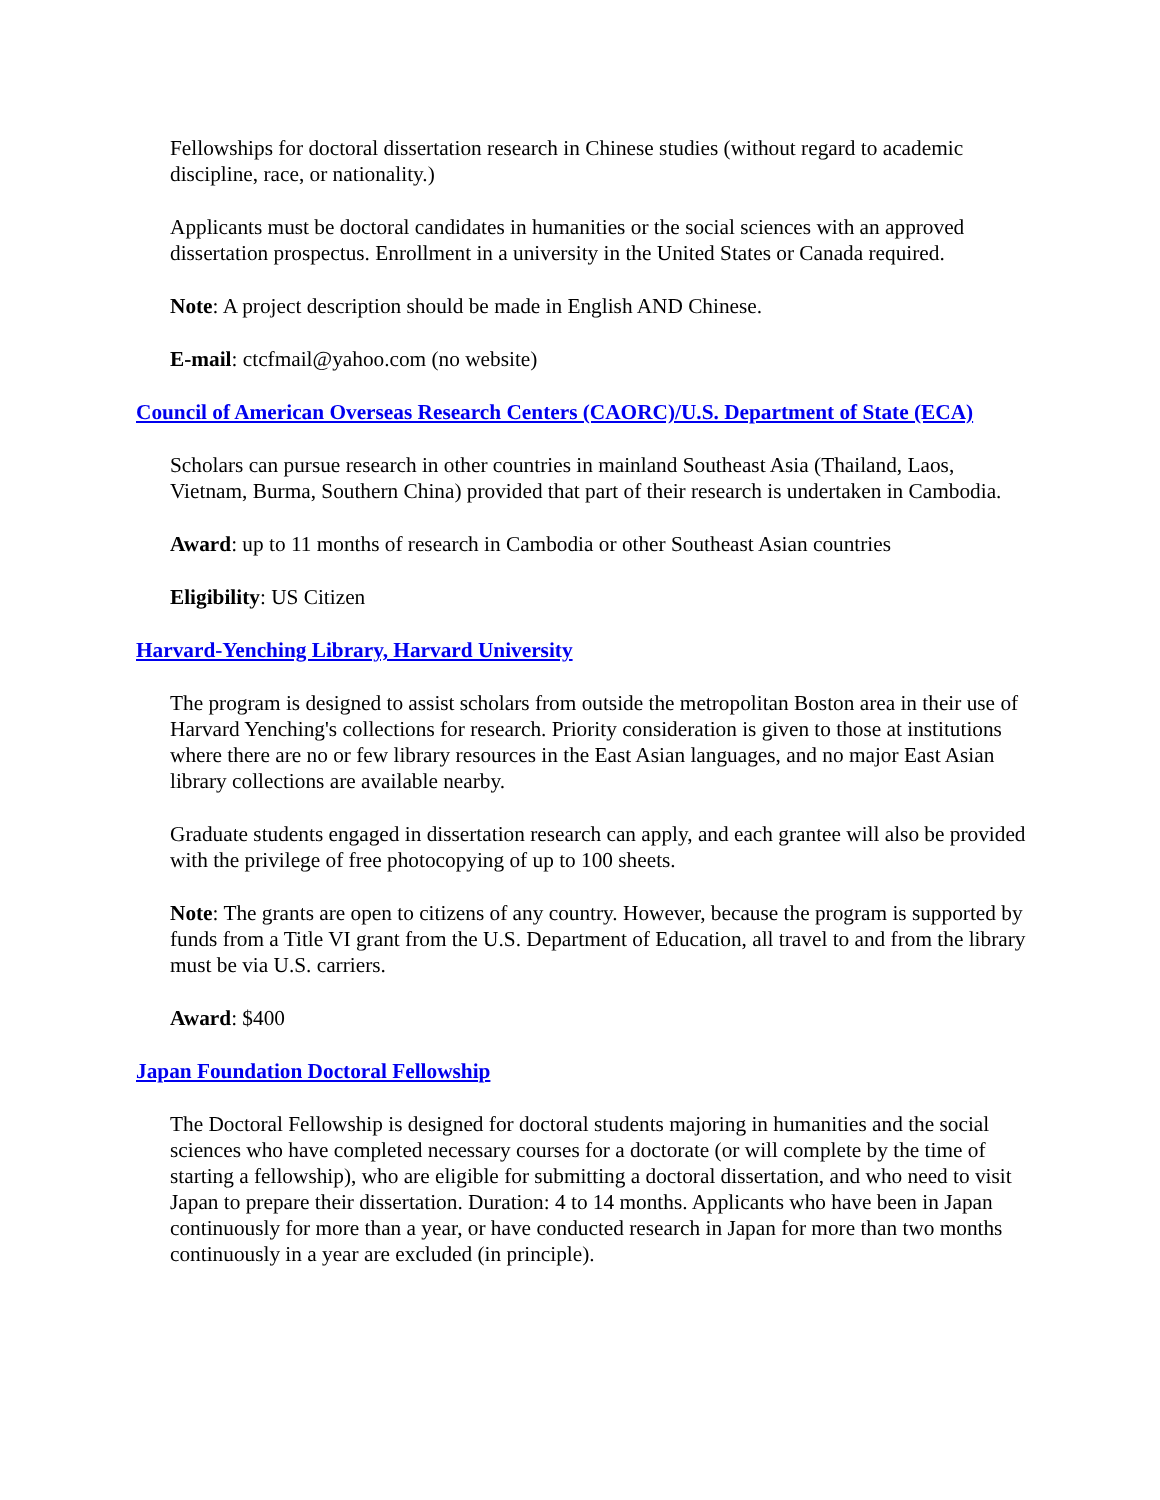Fellowships for doctoral dissertation research in Chinese studies (without regard to academic discipline, race, or nationality.)
Applicants must be doctoral candidates in humanities or the social sciences with an approved dissertation prospectus. Enrollment in a university in the United States or Canada required.
Note: A project description should be made in English AND Chinese.
E-mail: ctcfmail@yahoo.com (no website)
Council of American Overseas Research Centers (CAORC)/U.S. Department of State (ECA)
Scholars can pursue research in other countries in mainland Southeast Asia (Thailand, Laos, Vietnam, Burma, Southern China) provided that part of their research is undertaken in Cambodia.
Award: up to 11 months of research in Cambodia or other Southeast Asian countries
Eligibility: US Citizen
Harvard-Yenching Library, Harvard University
The program is designed to assist scholars from outside the metropolitan Boston area in their use of Harvard Yenching's collections for research. Priority consideration is given to those at institutions where there are no or few library resources in the East Asian languages, and no major East Asian library collections are available nearby.
Graduate students engaged in dissertation research can apply, and each grantee will also be provided with the privilege of free photocopying of up to 100 sheets.
Note: The grants are open to citizens of any country. However, because the program is supported by funds from a Title VI grant from the U.S. Department of Education, all travel to and from the library must be via U.S. carriers.
Award: $400
Japan Foundation Doctoral Fellowship
The Doctoral Fellowship is designed for doctoral students majoring in humanities and the social sciences who have completed necessary courses for a doctorate (or will complete by the time of starting a fellowship), who are eligible for submitting a doctoral dissertation, and who need to visit Japan to prepare their dissertation. Duration: 4 to 14 months. Applicants who have been in Japan continuously for more than a year, or have conducted research in Japan for more than two months continuously in a year are excluded (in principle).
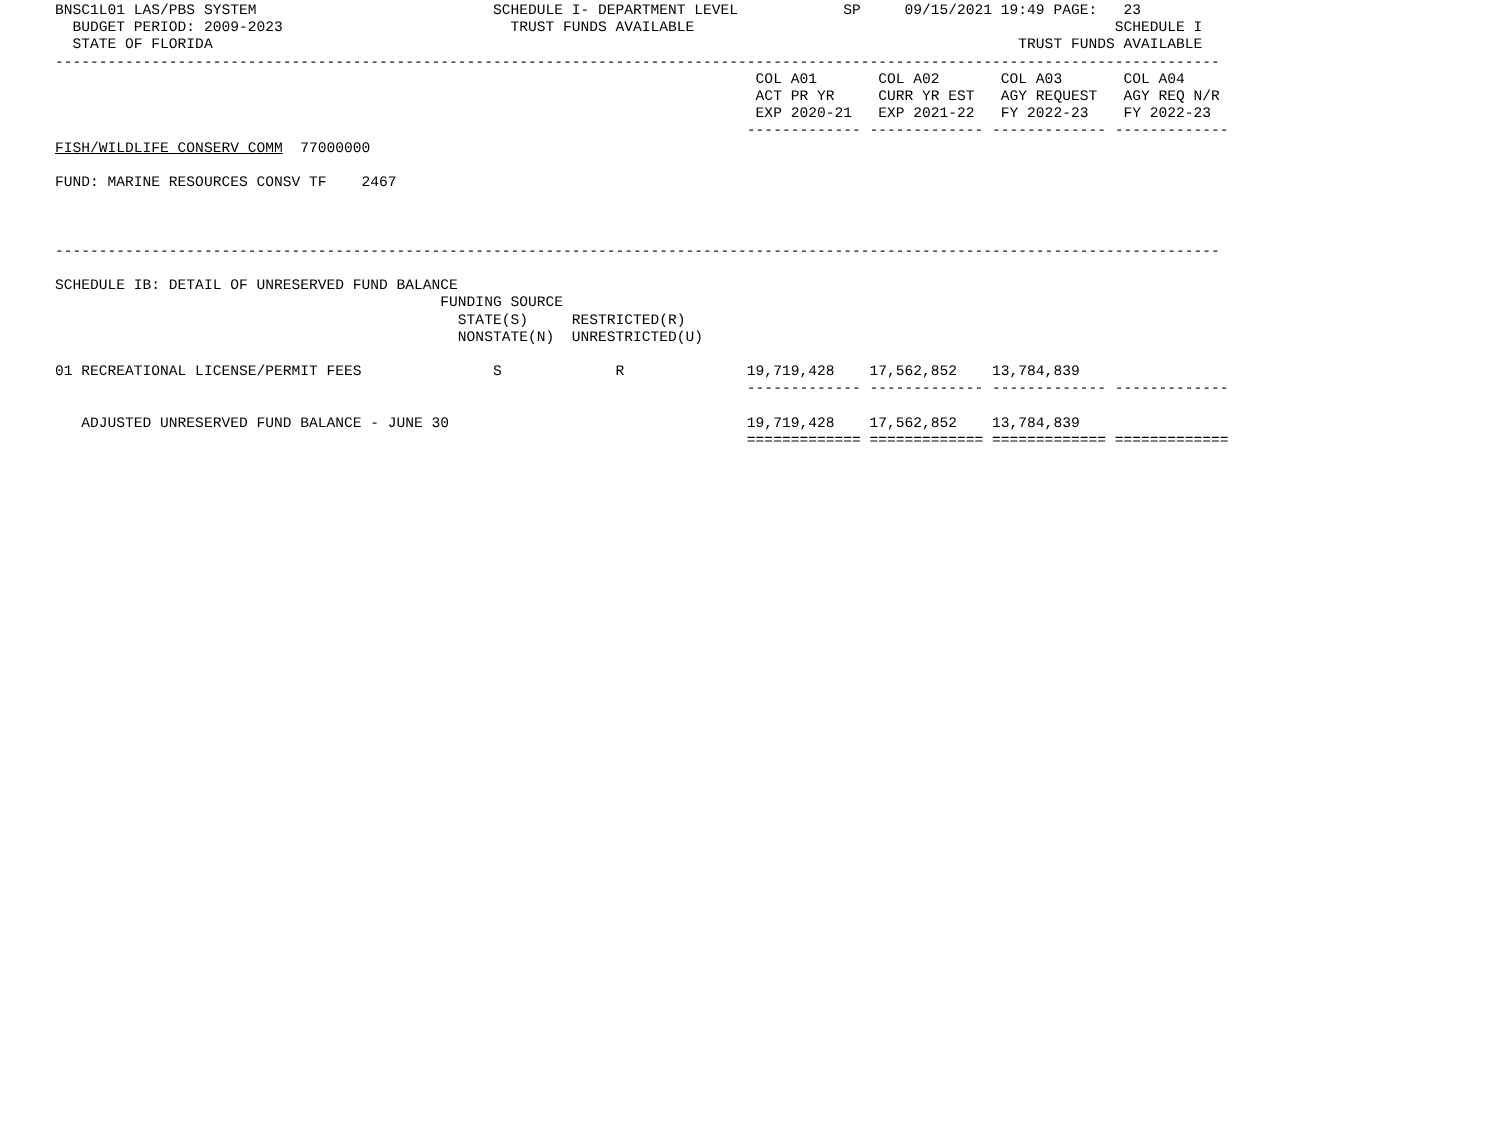BNSC1L01 LAS/PBS SYSTEM                           SCHEDULE I- DEPARTMENT LEVEL            SP     09/15/2021 19:49 PAGE:   23
  BUDGET PERIOD: 2009-2023                          TRUST FUNDS AVAILABLE                                                SCHEDULE I
  STATE OF FLORIDA                                                                                            TRUST FUNDS AVAILABLE
-------------------------------------------------------------------------------------------------------------------------------------
                                                                                COL A01       COL A02       COL A03       COL A04
                                                                                ACT PR YR     CURR YR EST   AGY REQUEST   AGY REQ N/R
                                                                                EXP 2020-21   EXP 2021-22   FY 2022-23    FY 2022-23
                                                                               ------------- ------------- ------------- -------------
FISH/WILDLIFE CONSERV COMM  77000000

FUND: MARINE RESOURCES CONSV TF    2467



-------------------------------------------------------------------------------------------------------------------------------------

SCHEDULE IB: DETAIL OF UNRESERVED FUND BALANCE
                                            FUNDING SOURCE
                                              STATE(S)     RESTRICTED(R)
                                              NONSTATE(N)  UNRESTRICTED(U)

01 RECREATIONAL LICENSE/PERMIT FEES               S             R              19,719,428    17,562,852    13,784,839
                                                                               ------------- ------------- ------------- -------------

   ADJUSTED UNRESERVED FUND BALANCE - JUNE 30                                  19,719,428    17,562,852    13,784,839
                                                                               ============= ============= ============= =============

== == ==

» **Problem**: The records above are to be repeated exactly, with the pictures left out.

» **Expected output**:
Fellowships for doctoral dissertation research in Chinese studies (without regard to academic discipline, race, or nationality.)
Applicants must be doctoral candidates in humanities or the social sciences with an approved dissertation prospectus. Enrollment in a university in the United States or Canada required.
Note: A project description should be made in English AND Chinese.
E-mail: ctcfmail@yahoo.com (no website)
Council of American Overseas Research Centers (CAORC)/U.S. Department of State (ECA)
Scholars can pursue research in other countries in mainland Southeast Asia (Thailand, Laos, Vietnam, Burma, Southern China) provided that part of their research is undertaken in Cambodia.
Award: up to 11 months of research in Cambodia or other Southeast Asian countries
Eligibility: US Citizen
Harvard-Yenching Library, Harvard University
The program is designed to assist scholars from outside the metropolitan Boston area in their use of Harvard Yenching's collections for research. Priority consideration is given to those at institutions where there are no or few library resources in the East Asian languages, and no major East Asian library collections are available nearby.
Graduate students engaged in dissertation research can apply, and each grantee will also be provided with the privilege of free photocopying of up to 100 sheets.
Note: The grants are open to citizens of any country. However, because the program is supported by funds from a Title VI grant from the U.S. Department of Education, all travel to and from the library must be via U.S. carriers.
Award: $400
Japan Foundation Doctoral Fellowship
The Doctoral Fellowship is designed for doctoral students majoring in humanities and the social sciences who have completed necessary courses for a doctorate (or will complete by the time of starting a fellowship), who are eligible for submitting a doctoral dissertation, and who need to visit Japan to prepare their dissertation. Duration: 4 to 14 months. Applicants who have been in Japan continuously for more than a year, or have conducted research in Japan for more than two months continuously in a year are excluded (in principle).
BNSC1L01 LAS/PBS SYSTEM                           SCHEDULE I- DEPARTMENT LEVEL            SP     09/15/2021 19:49 PAGE:   23
  BUDGET PERIOD: 2009-2023                          TRUST FUNDS AVAILABLE                                                SCHEDULE I
  STATE OF FLORIDA                                                                                            TRUST FUNDS AVAILABLE
-------------------------------------------------------------------------------------------------------------------------------------
                                                                                COL A01       COL A02       COL A03       COL A04
                                                                                ACT PR YR     CURR YR EST   AGY REQUEST   AGY REQ N/R
                                                                                EXP 2020-21   EXP 2021-22   FY 2022-23    FY 2022-23
                                                                               ------------- ------------- ------------- -------------
FISH/WILDLIFE CONSERV COMM  77000000

FUND: MARINE RESOURCES CONSV TF    2467



-------------------------------------------------------------------------------------------------------------------------------------

SCHEDULE IB: DETAIL OF UNRESERVED FUND BALANCE
                                            FUNDING SOURCE
                                              STATE(S)     RESTRICTED(R)
                                              NONSTATE(N)  UNRESTRICTED(U)

01 RECREATIONAL LICENSE/PERMIT FEES               S             R              19,719,428    17,562,852    13,784,839
                                                                               ------------- ------------- ------------- -------------

   ADJUSTED UNRESERVED FUND BALANCE - JUNE 30                                  19,719,428    17,562,852    13,784,839
                                                                               ============= ============= ============= =============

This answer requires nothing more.